Our Approach
Brain Tumors
IDH Mutant Tumors
Brain cancers, including isocitrate dehydrogenase (IDH) mutant brain tumors, represent a key unmet need. Around 30,000 people in the United States are estimated to be living with one of these tumors (astrocytoma or oligodendroglioma).1 Because of their indolent nature, patients can survive with an IDH mutant brain tumor for a decade or longer. However, they are almost invariably fatal, and suffer from a lack of modern cytotoxic approaches.
- The standard-of-care for all IDH mutant brain tumors is radiation therapy followed by alkylating agents. The most commonly used alkylating agent is temozolomide, which received FDA approval in 1999.
- Sometimes, PCV triple therapy is used instead, incorporating three drugs which received their initial U.S. FDA approvals between 1963 and 1976.
These approaches have been shown to effectively improve survival. However, they work by non-specifically killing rapidly dividing cells, with the hope that the tumor is less able to quickly recover than rapidly dividing healthy tissues (bone marrow, lining of the gastrointestinal tract, hair follicles, gonadal cells). However, since these other tissues are still affected, side effects can be widespread and severe. For this reason, many patients will delay initial therapy.
With the approval of vorasidenib in 2024, some patients now have another option.

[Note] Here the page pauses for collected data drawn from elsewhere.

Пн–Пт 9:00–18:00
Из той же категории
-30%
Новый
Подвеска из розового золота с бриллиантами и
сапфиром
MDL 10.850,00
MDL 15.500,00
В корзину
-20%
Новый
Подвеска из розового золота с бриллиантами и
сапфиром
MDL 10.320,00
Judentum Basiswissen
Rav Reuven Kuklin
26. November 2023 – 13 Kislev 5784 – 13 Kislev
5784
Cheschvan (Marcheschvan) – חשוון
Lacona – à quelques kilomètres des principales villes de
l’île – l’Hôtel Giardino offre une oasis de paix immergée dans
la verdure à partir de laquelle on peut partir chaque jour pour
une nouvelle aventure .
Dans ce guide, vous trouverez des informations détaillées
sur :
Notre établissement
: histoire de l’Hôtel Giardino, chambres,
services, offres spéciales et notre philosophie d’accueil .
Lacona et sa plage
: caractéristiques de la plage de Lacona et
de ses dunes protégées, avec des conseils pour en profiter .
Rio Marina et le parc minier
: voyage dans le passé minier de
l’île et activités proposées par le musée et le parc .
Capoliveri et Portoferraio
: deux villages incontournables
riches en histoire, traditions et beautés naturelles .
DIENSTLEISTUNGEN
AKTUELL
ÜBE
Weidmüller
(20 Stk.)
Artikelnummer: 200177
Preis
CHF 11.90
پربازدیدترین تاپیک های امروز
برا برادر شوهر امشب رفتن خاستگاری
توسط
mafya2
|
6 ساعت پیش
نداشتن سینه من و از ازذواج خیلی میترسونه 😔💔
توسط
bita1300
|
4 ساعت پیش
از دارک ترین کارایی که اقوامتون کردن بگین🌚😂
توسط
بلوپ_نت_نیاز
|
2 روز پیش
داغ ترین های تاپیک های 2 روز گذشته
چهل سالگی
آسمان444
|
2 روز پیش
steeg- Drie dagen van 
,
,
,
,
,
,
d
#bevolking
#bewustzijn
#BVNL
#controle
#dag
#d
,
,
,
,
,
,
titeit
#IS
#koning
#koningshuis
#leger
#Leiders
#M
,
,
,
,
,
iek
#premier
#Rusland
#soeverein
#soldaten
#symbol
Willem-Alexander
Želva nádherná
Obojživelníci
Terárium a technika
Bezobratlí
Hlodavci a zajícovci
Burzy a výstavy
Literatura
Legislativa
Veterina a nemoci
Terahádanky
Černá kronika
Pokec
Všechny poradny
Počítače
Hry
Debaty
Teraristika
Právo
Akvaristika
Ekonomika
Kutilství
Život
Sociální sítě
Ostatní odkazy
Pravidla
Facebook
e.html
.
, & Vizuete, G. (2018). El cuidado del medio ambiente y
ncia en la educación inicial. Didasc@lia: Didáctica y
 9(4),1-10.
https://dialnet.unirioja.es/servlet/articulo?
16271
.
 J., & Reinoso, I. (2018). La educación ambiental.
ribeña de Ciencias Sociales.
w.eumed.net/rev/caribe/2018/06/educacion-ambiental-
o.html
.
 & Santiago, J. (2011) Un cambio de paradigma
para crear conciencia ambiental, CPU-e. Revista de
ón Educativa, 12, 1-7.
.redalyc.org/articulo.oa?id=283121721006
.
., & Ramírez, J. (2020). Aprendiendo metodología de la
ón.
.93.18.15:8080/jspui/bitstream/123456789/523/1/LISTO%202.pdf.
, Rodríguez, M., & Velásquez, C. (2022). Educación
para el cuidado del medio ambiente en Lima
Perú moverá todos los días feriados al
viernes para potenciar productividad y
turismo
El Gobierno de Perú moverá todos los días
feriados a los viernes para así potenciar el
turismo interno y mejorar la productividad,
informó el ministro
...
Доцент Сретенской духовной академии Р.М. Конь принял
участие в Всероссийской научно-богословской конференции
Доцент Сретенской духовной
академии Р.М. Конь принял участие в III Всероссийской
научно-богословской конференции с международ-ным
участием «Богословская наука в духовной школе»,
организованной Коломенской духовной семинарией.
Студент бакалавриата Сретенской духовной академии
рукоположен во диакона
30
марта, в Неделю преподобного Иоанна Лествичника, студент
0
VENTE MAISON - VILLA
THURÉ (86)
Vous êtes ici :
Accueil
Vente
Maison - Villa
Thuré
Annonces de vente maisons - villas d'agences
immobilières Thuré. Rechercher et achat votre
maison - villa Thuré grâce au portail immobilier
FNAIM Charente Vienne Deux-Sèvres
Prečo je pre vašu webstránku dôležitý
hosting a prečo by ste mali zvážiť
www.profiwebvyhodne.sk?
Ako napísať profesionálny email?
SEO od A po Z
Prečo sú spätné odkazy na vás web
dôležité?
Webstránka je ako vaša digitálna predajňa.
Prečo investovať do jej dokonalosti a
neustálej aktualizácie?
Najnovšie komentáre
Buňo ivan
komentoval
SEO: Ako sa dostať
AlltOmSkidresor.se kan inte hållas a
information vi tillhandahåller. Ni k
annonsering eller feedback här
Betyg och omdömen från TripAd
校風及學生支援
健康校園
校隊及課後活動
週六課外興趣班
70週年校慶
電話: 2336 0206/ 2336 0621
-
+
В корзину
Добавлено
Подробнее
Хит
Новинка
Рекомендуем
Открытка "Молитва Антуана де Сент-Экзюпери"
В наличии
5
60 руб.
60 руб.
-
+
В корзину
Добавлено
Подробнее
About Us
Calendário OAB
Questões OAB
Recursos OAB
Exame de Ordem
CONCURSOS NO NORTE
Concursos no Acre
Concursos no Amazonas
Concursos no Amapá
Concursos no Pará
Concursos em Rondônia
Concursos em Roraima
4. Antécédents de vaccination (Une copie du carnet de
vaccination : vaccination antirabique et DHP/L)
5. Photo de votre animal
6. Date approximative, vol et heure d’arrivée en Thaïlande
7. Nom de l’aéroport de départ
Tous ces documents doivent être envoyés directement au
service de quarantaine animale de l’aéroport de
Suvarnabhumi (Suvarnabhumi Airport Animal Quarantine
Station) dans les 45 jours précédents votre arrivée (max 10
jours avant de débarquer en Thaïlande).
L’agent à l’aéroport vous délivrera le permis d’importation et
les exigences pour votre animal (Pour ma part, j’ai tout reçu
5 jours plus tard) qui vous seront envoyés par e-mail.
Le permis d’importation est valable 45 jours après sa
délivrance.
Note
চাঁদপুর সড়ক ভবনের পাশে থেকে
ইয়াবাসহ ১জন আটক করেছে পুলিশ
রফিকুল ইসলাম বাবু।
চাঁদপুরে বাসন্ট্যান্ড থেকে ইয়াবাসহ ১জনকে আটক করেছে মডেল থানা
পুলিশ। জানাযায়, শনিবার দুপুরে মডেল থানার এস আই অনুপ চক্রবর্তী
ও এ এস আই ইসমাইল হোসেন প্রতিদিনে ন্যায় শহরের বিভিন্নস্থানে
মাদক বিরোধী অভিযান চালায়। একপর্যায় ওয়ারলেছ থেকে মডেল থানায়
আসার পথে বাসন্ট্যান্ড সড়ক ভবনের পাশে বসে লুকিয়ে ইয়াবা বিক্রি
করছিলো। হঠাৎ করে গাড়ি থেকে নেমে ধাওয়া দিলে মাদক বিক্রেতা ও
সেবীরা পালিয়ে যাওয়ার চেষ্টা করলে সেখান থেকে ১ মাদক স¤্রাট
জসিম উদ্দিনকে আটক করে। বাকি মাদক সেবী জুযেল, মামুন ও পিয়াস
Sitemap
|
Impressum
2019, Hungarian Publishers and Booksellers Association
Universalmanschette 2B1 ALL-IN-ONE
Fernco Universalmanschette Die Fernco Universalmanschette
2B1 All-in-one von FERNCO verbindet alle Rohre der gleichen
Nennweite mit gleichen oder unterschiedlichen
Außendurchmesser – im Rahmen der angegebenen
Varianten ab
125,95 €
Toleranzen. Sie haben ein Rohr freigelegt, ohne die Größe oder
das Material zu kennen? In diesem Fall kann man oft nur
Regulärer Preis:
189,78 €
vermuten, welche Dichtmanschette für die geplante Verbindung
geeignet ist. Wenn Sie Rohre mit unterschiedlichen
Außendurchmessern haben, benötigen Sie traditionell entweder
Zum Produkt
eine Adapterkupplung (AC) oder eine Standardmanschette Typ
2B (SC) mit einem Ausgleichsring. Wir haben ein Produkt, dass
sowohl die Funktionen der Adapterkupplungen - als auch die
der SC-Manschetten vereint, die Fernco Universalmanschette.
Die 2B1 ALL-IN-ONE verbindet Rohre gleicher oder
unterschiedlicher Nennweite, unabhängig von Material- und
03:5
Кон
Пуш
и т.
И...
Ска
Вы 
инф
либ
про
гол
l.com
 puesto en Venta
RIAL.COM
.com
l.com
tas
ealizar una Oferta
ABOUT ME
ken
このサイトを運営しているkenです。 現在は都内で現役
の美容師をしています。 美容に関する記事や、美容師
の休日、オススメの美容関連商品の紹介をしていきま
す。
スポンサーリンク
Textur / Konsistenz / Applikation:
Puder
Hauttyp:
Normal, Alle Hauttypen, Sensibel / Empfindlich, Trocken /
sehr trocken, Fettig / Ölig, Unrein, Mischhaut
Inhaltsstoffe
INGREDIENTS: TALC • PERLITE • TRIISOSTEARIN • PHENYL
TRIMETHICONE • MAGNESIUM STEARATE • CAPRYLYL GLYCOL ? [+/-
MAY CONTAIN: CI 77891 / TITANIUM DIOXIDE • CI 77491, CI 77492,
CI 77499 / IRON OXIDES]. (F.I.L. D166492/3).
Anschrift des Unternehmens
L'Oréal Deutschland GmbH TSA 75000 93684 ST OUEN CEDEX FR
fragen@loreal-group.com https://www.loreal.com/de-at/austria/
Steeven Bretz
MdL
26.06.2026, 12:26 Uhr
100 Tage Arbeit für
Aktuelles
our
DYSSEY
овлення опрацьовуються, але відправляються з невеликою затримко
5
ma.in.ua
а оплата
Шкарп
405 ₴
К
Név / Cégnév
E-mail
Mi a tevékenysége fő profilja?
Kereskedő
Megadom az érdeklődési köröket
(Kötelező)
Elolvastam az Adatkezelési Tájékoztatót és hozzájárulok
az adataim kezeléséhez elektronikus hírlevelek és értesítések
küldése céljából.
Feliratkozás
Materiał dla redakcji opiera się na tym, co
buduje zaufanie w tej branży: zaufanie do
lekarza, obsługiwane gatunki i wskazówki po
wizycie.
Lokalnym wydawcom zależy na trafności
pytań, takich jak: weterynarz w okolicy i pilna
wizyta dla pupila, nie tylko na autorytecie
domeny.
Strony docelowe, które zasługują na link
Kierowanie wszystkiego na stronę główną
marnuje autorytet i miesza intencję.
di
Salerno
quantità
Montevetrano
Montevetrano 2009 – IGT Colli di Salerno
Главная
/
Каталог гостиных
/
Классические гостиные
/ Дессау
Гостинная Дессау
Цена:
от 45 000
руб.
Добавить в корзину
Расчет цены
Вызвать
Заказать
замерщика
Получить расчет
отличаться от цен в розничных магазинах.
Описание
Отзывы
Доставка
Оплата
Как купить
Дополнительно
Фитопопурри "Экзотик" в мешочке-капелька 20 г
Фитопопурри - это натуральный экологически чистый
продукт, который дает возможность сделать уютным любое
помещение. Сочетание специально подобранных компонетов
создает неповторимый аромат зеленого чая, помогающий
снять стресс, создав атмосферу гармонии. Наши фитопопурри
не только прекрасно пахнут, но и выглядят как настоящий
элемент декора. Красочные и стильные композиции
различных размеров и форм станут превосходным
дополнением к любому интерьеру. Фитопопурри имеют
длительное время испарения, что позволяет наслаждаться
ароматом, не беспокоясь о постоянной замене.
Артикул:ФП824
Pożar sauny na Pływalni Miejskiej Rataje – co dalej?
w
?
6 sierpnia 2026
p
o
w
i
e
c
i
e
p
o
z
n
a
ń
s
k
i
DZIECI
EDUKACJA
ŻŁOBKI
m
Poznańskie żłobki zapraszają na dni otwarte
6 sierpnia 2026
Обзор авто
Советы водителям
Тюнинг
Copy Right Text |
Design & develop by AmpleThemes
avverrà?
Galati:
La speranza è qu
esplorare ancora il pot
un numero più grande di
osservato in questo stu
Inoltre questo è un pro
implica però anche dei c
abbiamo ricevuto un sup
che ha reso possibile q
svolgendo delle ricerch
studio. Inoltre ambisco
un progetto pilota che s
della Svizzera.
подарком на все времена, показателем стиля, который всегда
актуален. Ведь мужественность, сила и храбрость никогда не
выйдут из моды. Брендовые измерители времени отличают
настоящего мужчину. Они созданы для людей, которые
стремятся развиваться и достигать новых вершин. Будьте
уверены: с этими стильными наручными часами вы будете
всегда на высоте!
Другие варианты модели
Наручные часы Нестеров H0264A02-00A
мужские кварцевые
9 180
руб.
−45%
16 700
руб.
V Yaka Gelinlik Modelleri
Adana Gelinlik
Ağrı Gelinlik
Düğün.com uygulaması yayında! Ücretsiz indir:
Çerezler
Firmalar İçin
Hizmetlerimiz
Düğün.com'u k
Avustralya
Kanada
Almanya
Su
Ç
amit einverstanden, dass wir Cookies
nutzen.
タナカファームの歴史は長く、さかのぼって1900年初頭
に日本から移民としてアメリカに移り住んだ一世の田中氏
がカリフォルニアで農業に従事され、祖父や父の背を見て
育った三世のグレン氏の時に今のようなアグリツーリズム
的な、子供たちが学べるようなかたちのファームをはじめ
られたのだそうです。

- Vorasidenib works by targeting the IDH mutation directly to prevent the production of the oncometabolite 2-HG and has been shown to delay tumor progression. While much needed as a new option, it is a cytostatic approach, limited to first line therapy and only approved in low grade tumors.
We believe that dihydroorotate dehydrogenase (DHODH) inhibition combines the strength of both approaches2:
- a cytotoxic mechanism
- with the power to selectively kill cancer cells by targeting the IDH mutation
Animal models, including ones using patient-derived tumor cells, suggest strong activity in improving overall survival in both low grade and higher grade tumors, as well as in tumors that have been heavily pretreated. We believe our lead candidate GLIO-1 holds strong potential across the breadth of the patient spectrum.
Childhood Tumors
Better therapies are also needed in many forms of childhood brain cancer. Fortunately, our academic collaborators have identified that DHODH inhibition also causes genetically-targeted, highly potent and selective cytotoxicity in cancer cells, with sparing of wildtype cells, in preclinical models of diffuse midline glioma, medulloblastoma and neuroblastoma. We are actively exploring potential application of our drug candidates in these very important populations, too.